Global Pedophile Ring Busted
Police smashed a global Internet pedophile ring, rescuing 31 children and rounding up more than 700 suspects worldwide, British authorities said Monday.
Some 200 suspects are based in the United Kingdom, the Child Exploitation and Online Protection center (CEOP) said. The ring was traced to an Internet chat room called "Kids the Light of Our Lives" that featured images of children being subjected to horrific sexual abuse - including streaming live videos of the abuse.
The British officials who announced the bust said 31 children, some of them as young as a few months, had been rescued from sexual exploitation by the operation. More than 15 of the children were in Britain.
"Today's verdict serves as a powerful warning to those using the Internet to facilitate the sexual exploitation of children," Jim Gamble, the agency's chief executive told a news conference.
Authorities said they used surveillance tactics normally used against terrorism suspects and drug traffickers to infiltrate the pedophile ring at its highest level.
The investigation involves agencies from 35 countries and lasted 10 months. Officials did not immediately provide a full breakdown of which countries were involved, but identified Canada, Australia and the United States as British officers' main partners in the investigation.
The host of the Web site, Timothy David Martyn Cox, 27, of Buxhall, England, who used the online identity "Son of God," admitted to nine counts of possessing and distributing indecent images, authorities said. Cox was given an indeterminate jail sentence Monday at Ipswich Crown Court, in eastern England.
The trail leading to Cox started in Canada with the arrest of 24 pedophiles, reports CBS News correspondent Elizabeth Palmer. Police followed links from there to another ring in Tennessee and eventually to the apparent global ringmaster in Britain.
After his arrest in September, authorities were able to infiltrate the chat room and collect evidence on the other members.
The bust was announced by CEOP, but the crackdown was carried out under the auspices of an international law-enforcement cooperative known as the Virtual Global Taskforce, or VGT.
According to the VGT Web site, it is made up of Britain's CEOP (which also chairs the organization), the U.S. Department of Homeland Security, Interpol, the Australian High Tech Crime Center, and the Royal Canadian Mounted Police. Other countries' law enforcement agencies frequently work with the core members listed above.
The group's mission, according to the Web site, is to deliver "low-cost, high-impact initiatives that prevent and deter pedophiles from exploiting children online."
Toronto police said they had arrested 10 people since March 2006.
Details of involvement in the crackdown by U.S. agencies were yet to be made public. CEOP told CBS News that any role played by U.S. authorities would have to be confirmed by the Department of Homeland Security.
Officers posed as contributors and even pretended to be Cox during the investigation, running the chat room for 10 days. At no point did officers distribute illegal images.
Forensic teams examining Cox's computer found 75,960 indecent and explicit images in addition to evidence that he had supplied 11,491 images to other site users.
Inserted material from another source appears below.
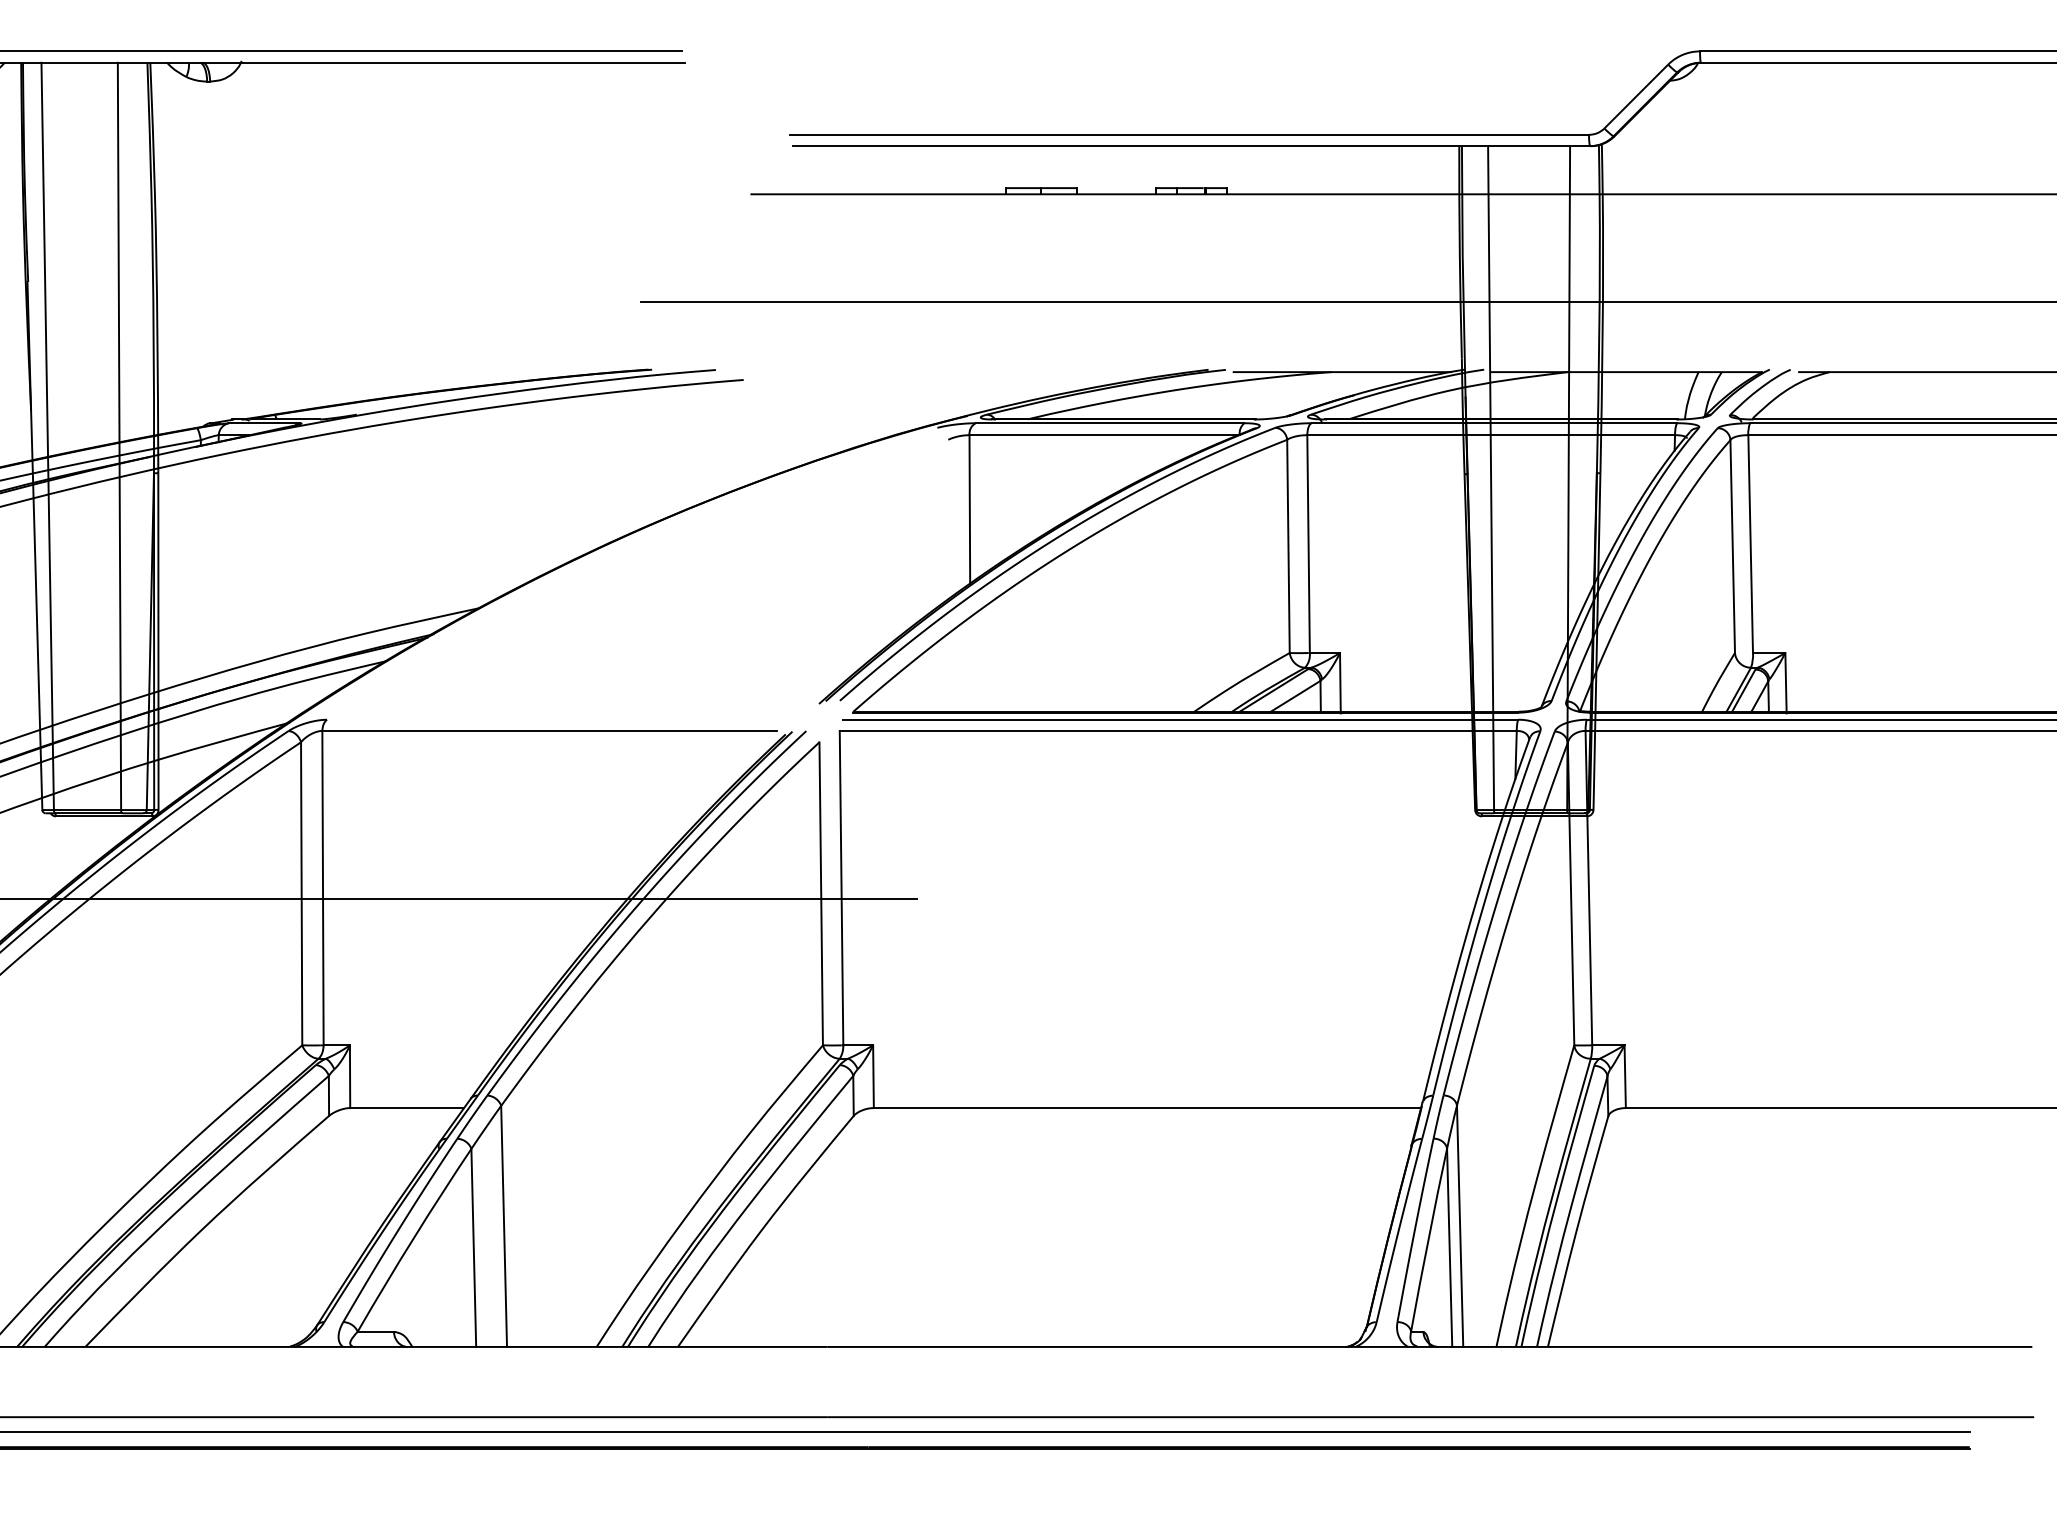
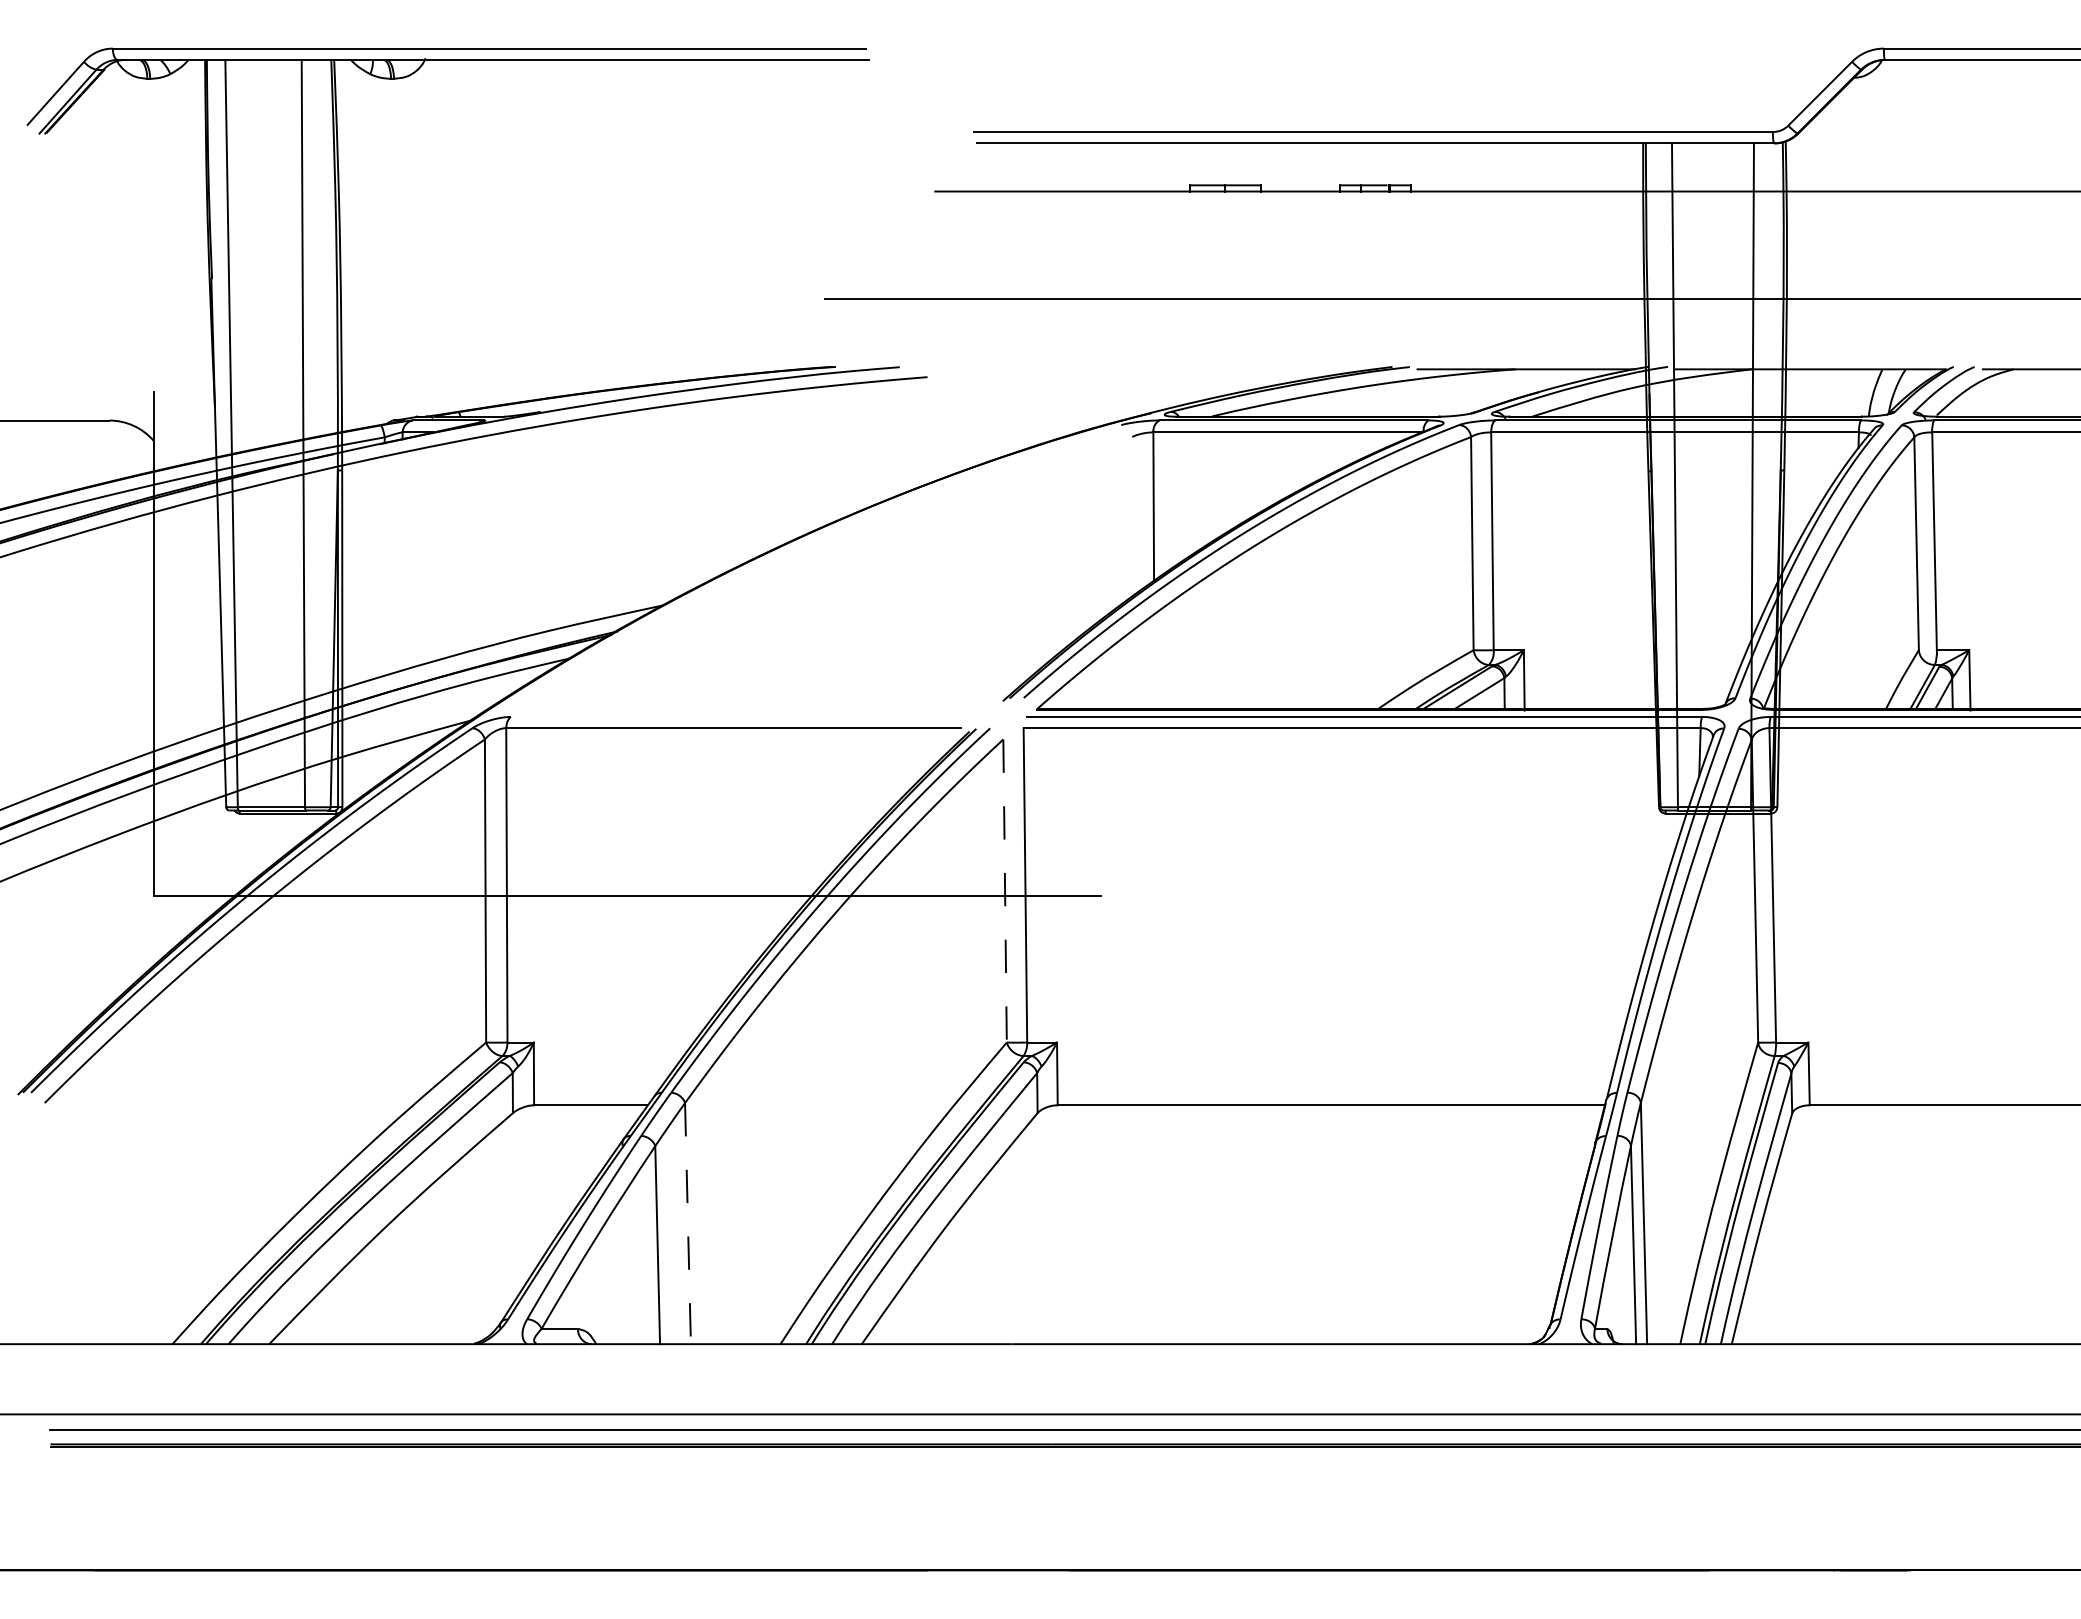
line: (821, 894) -> (1005, 891), solid -> dashed
line: (503, 1226) -> (687, 1223), solid -> dashed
A man described as Cox's lieutenant, Gordon Mackintosh, tried to resurrect the chat room in January. Authorities in Britain, Canada, Australia and the U.S. again infiltrated the operation. Upon his arrest, they assumed Mackintosh's identify online and ran the chat room for three days while collecting information on offenders who traded images in the chat room.
Mackintosh, 33, pleaded guilty to 27 charges of making, possessing and distributing indecent images and videos. He is awaiting sentencing.
In February, authorities in Austria announced an even larger child pornography bust; claiming 2,360 suspects from 77 countries who paid to view videos depicting young children being sexually abused.
The FBI was investigating about 600 suspects in the United States as part of its joint role in the Austria bust.